# Iomega Network Drive Reformatting



## croks (Jul 19, 2005)

I've bought a Iomega 160GB High-Speed Ethernet Network Hard Drive, and was disappointed to discover that it apparently can't be reformatted in Mac OS Extended format. The Iomega support says the drives are ext2 and can't be reformatted to HFS+, or at least not that they know of. This means I can't create a synched backup mirror, due to the filename limitations.

Any idea of how the drive could be reformatted hacking into ext2?

http://www.iomega.com/direct/products/detail.jsp?current_tab=0&PRODUCT%3C%3Eprd_id=17981417&FOLDER%3C%3Efolder_id=26891315&ASSORTMENT%3C%3East_id=26890319&bmUID=1121549273435#prod-info-nav

Thanks for your help,

robert


----------



## ElDiabloConCaca (Jul 19, 2005)

Apparently, there isn't a way... those NAS devices run tiny, little fileserver software (usually Windows XP Embedded with FAT32 format, but sometimes Linux with ext2 format), and usually does not include support for HFS+ drives.  It may or may not, but you'd have to access the embedded file server software to find out and format that way, is my guess, if Iomega doesn't provide a way to do it.

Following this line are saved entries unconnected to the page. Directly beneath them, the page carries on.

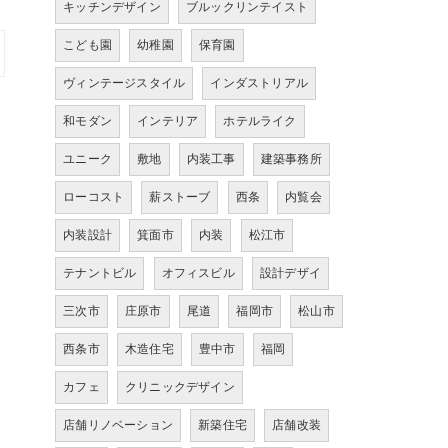
キッチンデザイン
ブルックリンテイスト
こども園
幼稚園
保育園
ヴィンテージスタイル
インダストリアル
和モダン
インテリア
ホテルライク
ユニーク
敷地
内装工事
建築事務所
ローコスト
薪ストーブ
西条
内覧会
内装設計
箕面市
内装
松江市
テナントビル
オフィスビル
設計デザイ
三次市
庄原市
尾道
福岡市
松山市
西条市
木造住宅
豊中市
福岡
カフェ
クリニックデザイン
店舗リノベーション
新築住宅
店舗改装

Here's a thread covering the topic:
http://forums.macosxhints.com/showthread.php?t=40877

According to that thread, a tech at Iomega said it was possible to format NAS devices with HFS+ format... you might wanna give Iomega tech support a call if time and money permits.


----------



## croks (Jul 19, 2005)

I did contact Iomega's tech support, and after a bit of thinking they said it couldn't be done. They also said it was using ext2.

As for the thread you pointed me to, I'm afraid I've been there already, and even posted on it.

I guess I'll just have to start using backup apps that don't simply sync (my preferred option).


----------